TASK BRIEF
Please count the lines below that hold the word "deposits" and give the count without any other text.

DATA SUPPLIED
_ _ _ _ _ _ _
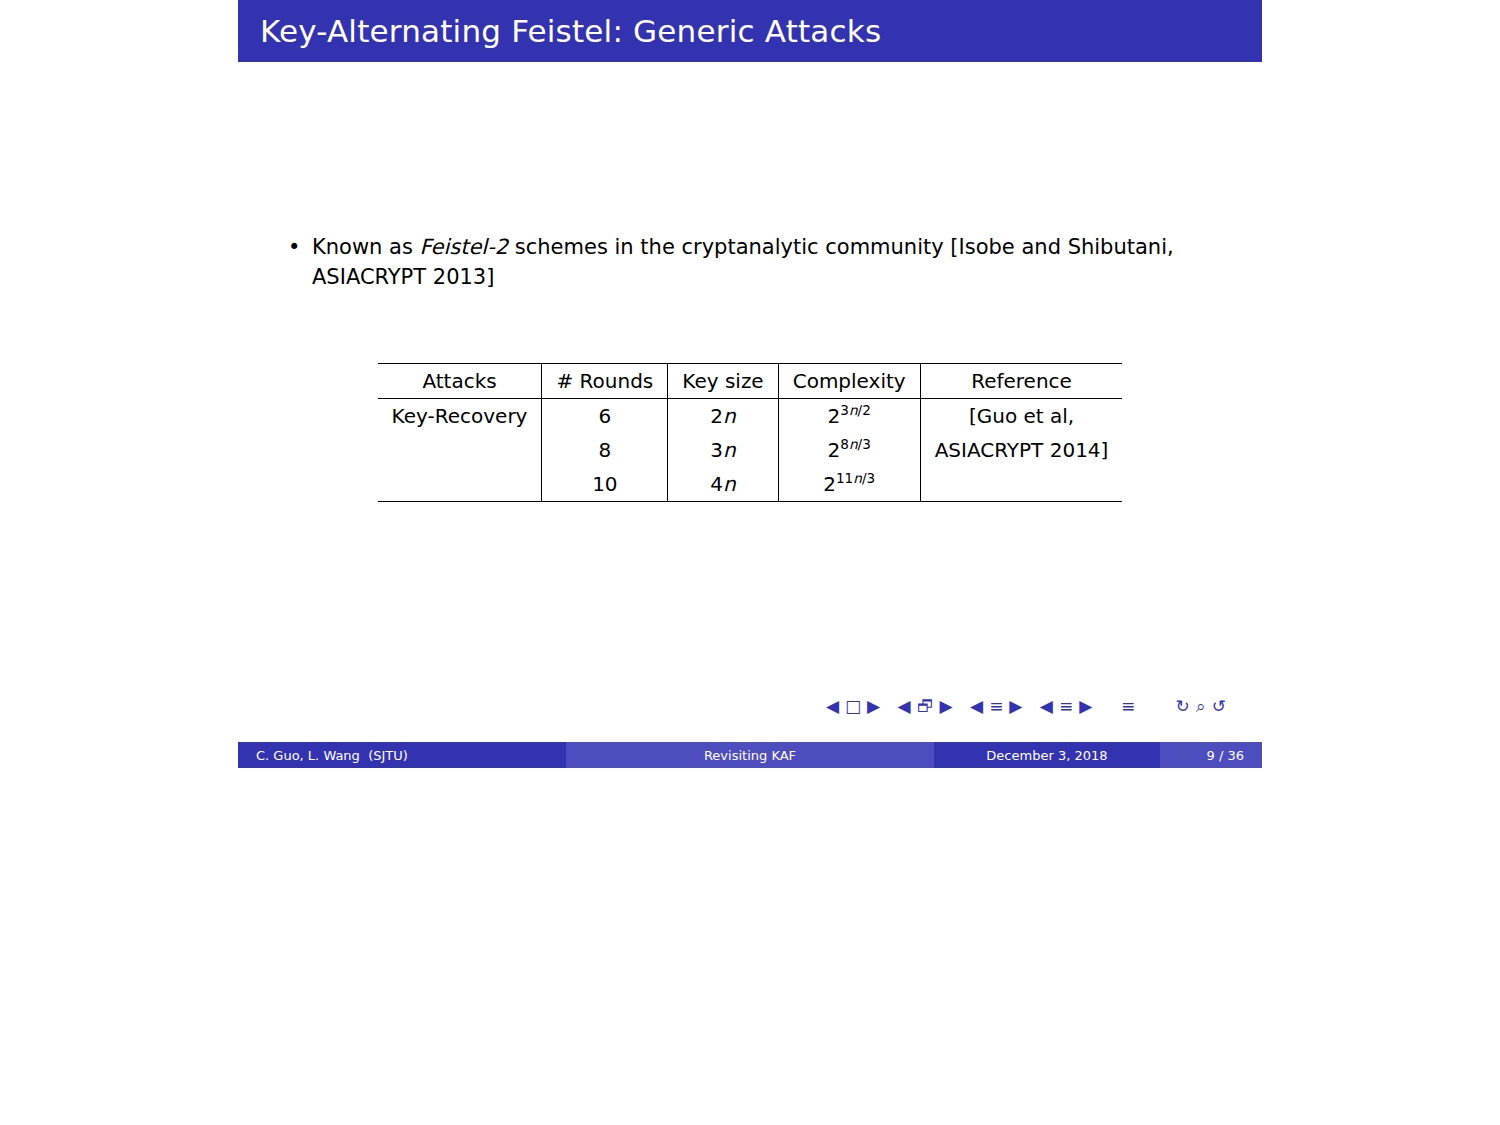Key-Alternating Feistel: Generic Attacks
Known as Feistel-2 schemes in the cryptanalytic community [Isobe and Shibutani, ASIACRYPT 2013]
| Attacks | # Rounds | Key size | Complexity | Reference |
| --- | --- | --- | --- | --- |
| Key-Recovery | 6 | 2 n | 2 3 n /2 | [Guo et al, |
| | 8 | 3 n | 2 8 n /3 | ASIACRYPT 2014] |
| | 10 | 4 n | 2 11 n /3 | |
◀□▶ ◀🗗▶ ◀≡▶ ◀≡▶ ≡ ↻⌕↺
C. Guo, L. Wang (SJTU)
Revisiting KAF
December 3, 2018
9 / 36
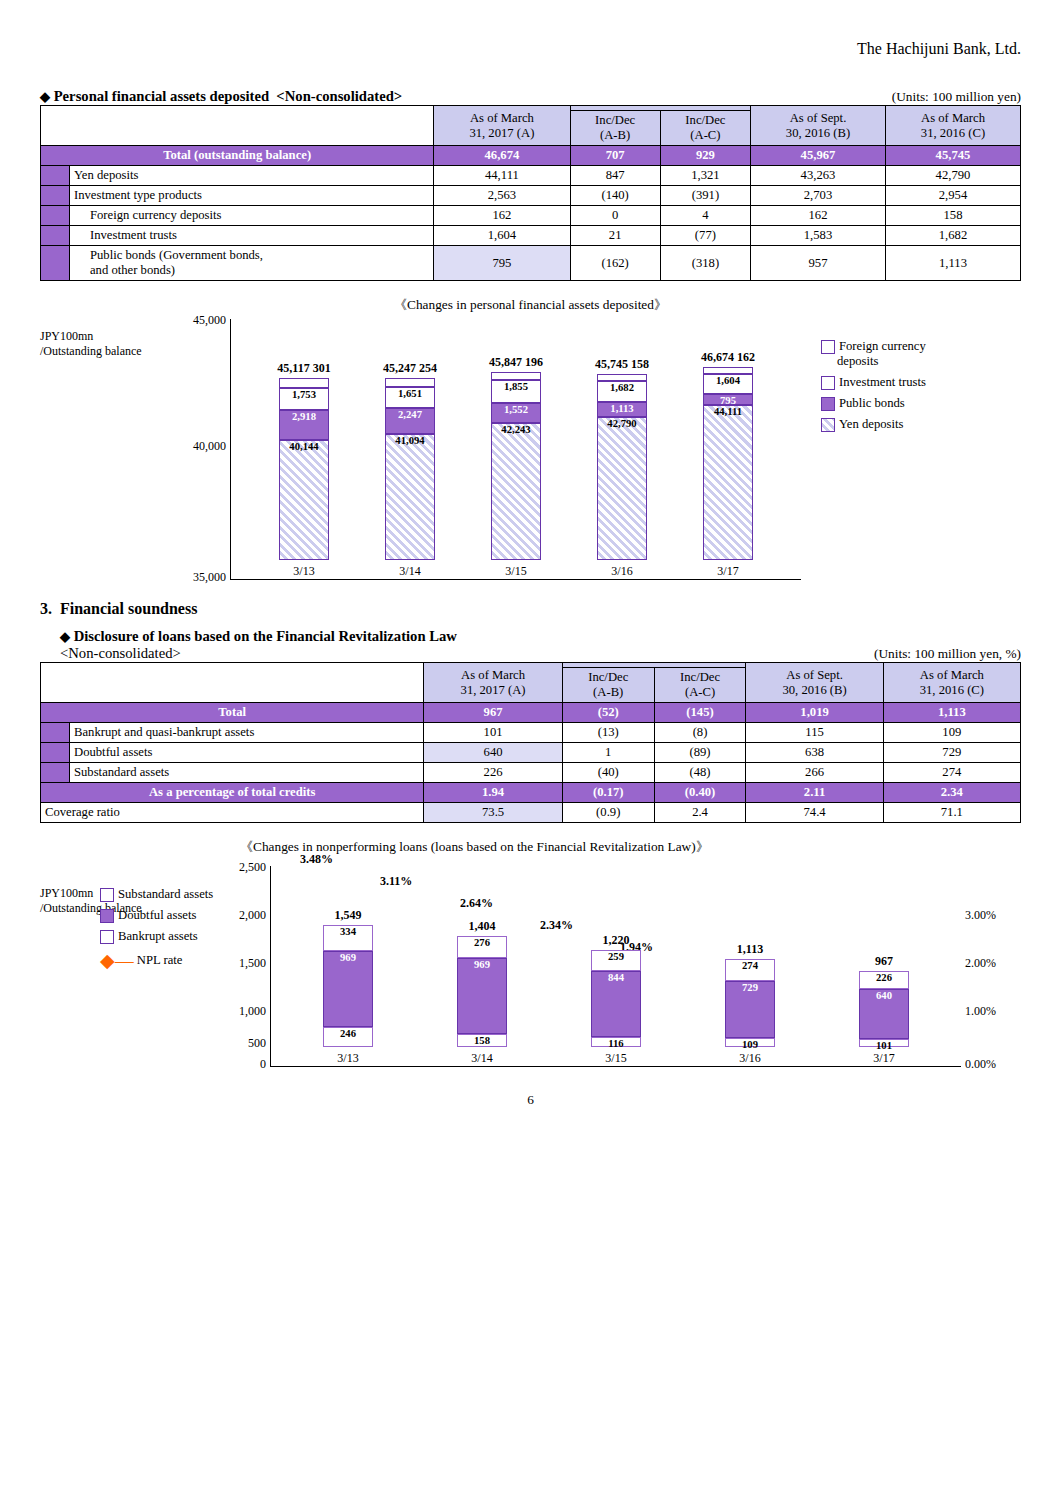The Hachijuni Bank, Ltd.
◆ Personal financial assets deposited <Non-consolidated>
(Units: 100 million yen)
| | As of March 31, 2017 (A) | | As of Sept. 30, 2016 (B) | As of March 31, 2016 (C) |
| Inc/Dec (A-B) | Inc/Dec (A-C) |
| Total (outstanding balance) | 46,674 | 707 | 929 | 45,967 | 45,745 |
| | Yen deposits | 44,111 | 847 | 1,321 | 43,263 | 42,790 |
| | Investment type products | 2,563 | (140) | (391) | 2,703 | 2,954 |
| | Foreign currency deposits | 162 | 0 | 4 | 162 | 158 |
| | Investment trusts | 1,604 | 21 | (77) | 1,583 | 1,682 |
| | Public bonds (Government bonds, and other bonds) | 795 | (162) | (318) | 957 | 1,113 |
《Changes in personal financial assets deposited》
JPY100mn
/Outstanding balance
45,000
40,000
35,000
45,117 301
1,753
2,918
40,144
3/13
45,247 254
1,651
2,247
41,094
3/14
45,847 196
1,855
1,552
42,243
3/15
45,745 158
1,682
1,113
42,790
3/16
46,674 162
1,604
795
44,111
3/17
Foreign currency
deposits
Investment trusts
Public bonds
Yen deposits
3. Financial soundness
◆ Disclosure of loans based on the Financial Revitalization Law
<Non-consolidated>
(Units: 100 million yen, %)
| | As of March 31, 2017 (A) | | As of Sept. 30, 2016 (B) | As of March 31, 2016 (C) |
| Inc/Dec (A-B) | Inc/Dec (A-C) |
| Total | 967 | (52) | (145) | 1,019 | 1,113 |
| | Bankrupt and quasi-bankrupt assets | 101 | (13) | (8) | 115 | 109 |
| | Doubtful assets | 640 | 1 | (89) | 638 | 729 |
| | Substandard assets | 226 | (40) | (48) | 266 | 274 |
| As a percentage of total credits | 1.94 | (0.17) | (0.40) | 2.11 | 2.34 |
| Coverage ratio | 73.5 | (0.9) | 2.4 | 74.4 | 71.1 |
《Changes in nonperforming loans (loans based on the Financial Revitalization Law)》
JPY100mn
/Outstanding balance
2,500
2,000
1,500
1,000
500
0
3.48%
3.11%
2.64%
2.34%
1.94%
1,549
334
969
246
3/13
1,404
276
969
158
3/14
1,220
259
844
116
3/15
1,113
274
729
109
3/16
967
226
640
101
3/17
3.00%
2.00%
1.00%
0.00%
Substandard assets
Doubtful assets
Bankrupt assets
◆— NPL rate
6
_ _ _ _ _ _ _
RESULT OF THE TASK
4